[Your goal] Aim for an exact copy of the listing, without any images.

[Source data]
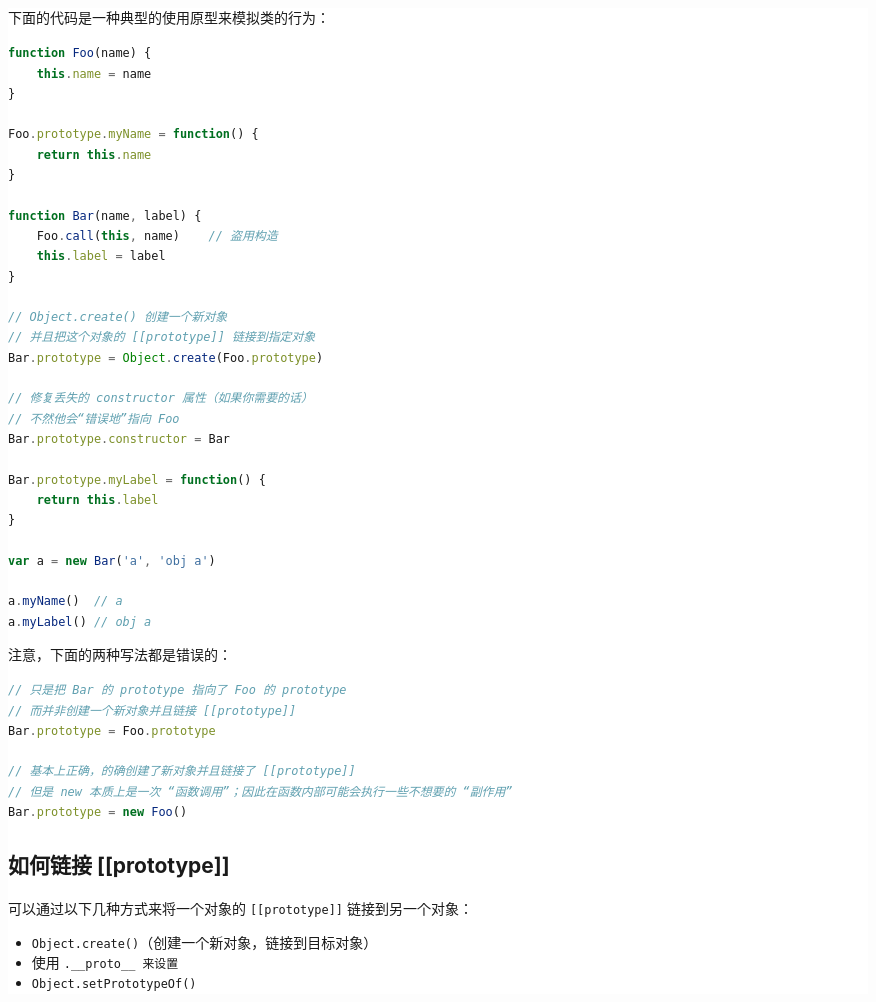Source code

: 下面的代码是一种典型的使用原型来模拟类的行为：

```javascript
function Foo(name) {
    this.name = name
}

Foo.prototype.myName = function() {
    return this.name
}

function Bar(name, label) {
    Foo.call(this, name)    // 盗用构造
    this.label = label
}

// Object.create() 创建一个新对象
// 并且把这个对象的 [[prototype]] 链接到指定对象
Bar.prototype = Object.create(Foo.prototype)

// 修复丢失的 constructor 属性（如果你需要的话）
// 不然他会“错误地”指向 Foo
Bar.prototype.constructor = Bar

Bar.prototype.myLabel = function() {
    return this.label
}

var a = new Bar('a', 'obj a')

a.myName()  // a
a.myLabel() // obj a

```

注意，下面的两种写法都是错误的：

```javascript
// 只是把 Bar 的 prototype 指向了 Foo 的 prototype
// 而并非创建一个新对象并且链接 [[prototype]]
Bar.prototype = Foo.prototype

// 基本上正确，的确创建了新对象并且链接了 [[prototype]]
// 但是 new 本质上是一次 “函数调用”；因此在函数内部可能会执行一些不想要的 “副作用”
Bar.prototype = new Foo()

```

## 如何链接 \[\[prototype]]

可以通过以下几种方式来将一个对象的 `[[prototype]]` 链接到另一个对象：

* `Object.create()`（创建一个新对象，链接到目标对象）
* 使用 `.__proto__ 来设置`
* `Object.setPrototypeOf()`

[Answer area]
Source code

: 下面的代码是一种典型的使用原型来模拟类的行为：

```javascript
function Foo(name) {
    this.name = name
}

Foo.prototype.myName = function() {
    return this.name
}

function Bar(name, label) {
    Foo.call(this, name)    // 盗用构造
    this.label = label
}

// Object.create() 创建一个新对象
// 并且把这个对象的 [[prototype]] 链接到指定对象
Bar.prototype = Object.create(Foo.prototype)

// 修复丢失的 constructor 属性（如果你需要的话）
// 不然他会“错误地”指向 Foo
Bar.prototype.constructor = Bar

Bar.prototype.myLabel = function() {
    return this.label
}

var a = new Bar('a', 'obj a')

a.myName()  // a
a.myLabel() // obj a

```

注意，下面的两种写法都是错误的：

```javascript
// 只是把 Bar 的 prototype 指向了 Foo 的 prototype
// 而并非创建一个新对象并且链接 [[prototype]]
Bar.prototype = Foo.prototype

// 基本上正确，的确创建了新对象并且链接了 [[prototype]]
// 但是 new 本质上是一次 “函数调用”；因此在函数内部可能会执行一些不想要的 “副作用”
Bar.prototype = new Foo()

```

## 如何链接 \[\[prototype]]

可以通过以下几种方式来将一个对象的 `[[prototype]]` 链接到另一个对象：

* `Object.create()`（创建一个新对象，链接到目标对象）
* 使用 `.__proto__ 来设置`
* `Object.setPrototypeOf()`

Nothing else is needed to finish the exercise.